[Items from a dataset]
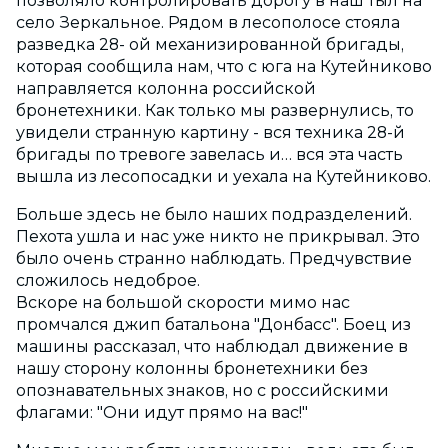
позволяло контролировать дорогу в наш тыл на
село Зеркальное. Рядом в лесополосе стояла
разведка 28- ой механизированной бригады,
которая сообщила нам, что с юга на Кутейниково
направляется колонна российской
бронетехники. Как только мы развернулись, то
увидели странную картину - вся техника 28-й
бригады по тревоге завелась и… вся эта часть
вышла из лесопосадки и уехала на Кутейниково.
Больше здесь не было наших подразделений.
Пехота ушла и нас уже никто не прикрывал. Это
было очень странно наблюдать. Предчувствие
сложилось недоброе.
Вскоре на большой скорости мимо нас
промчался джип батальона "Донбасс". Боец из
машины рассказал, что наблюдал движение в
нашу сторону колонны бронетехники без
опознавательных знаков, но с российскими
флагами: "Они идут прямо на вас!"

# Exercise aim
Render everything from the start of the items down through the line containing "Больше здесь не было наших подразделений." as a JSON list of strings, one string per line, with blank lines omitted. Leave the pictures out of the answer.

# Result of this exercise
[
  "позволяло контролировать дорогу в наш тыл на",
  "село Зеркальное. Рядом в лесополосе стояла",
  "разведка 28- ой механизированной бригады,",
  "которая сообщила нам, что с юга на Кутейниково",
  "направляется колонна российской",
  "бронетехники. Как только мы развернулись, то",
  "увидели странную картину - вся техника 28-й",
  "бригады по тревоге завелась и… вся эта часть",
  "вышла из лесопосадки и уехала на Кутейниково.",
  "Больше здесь не было наших подразделений."
]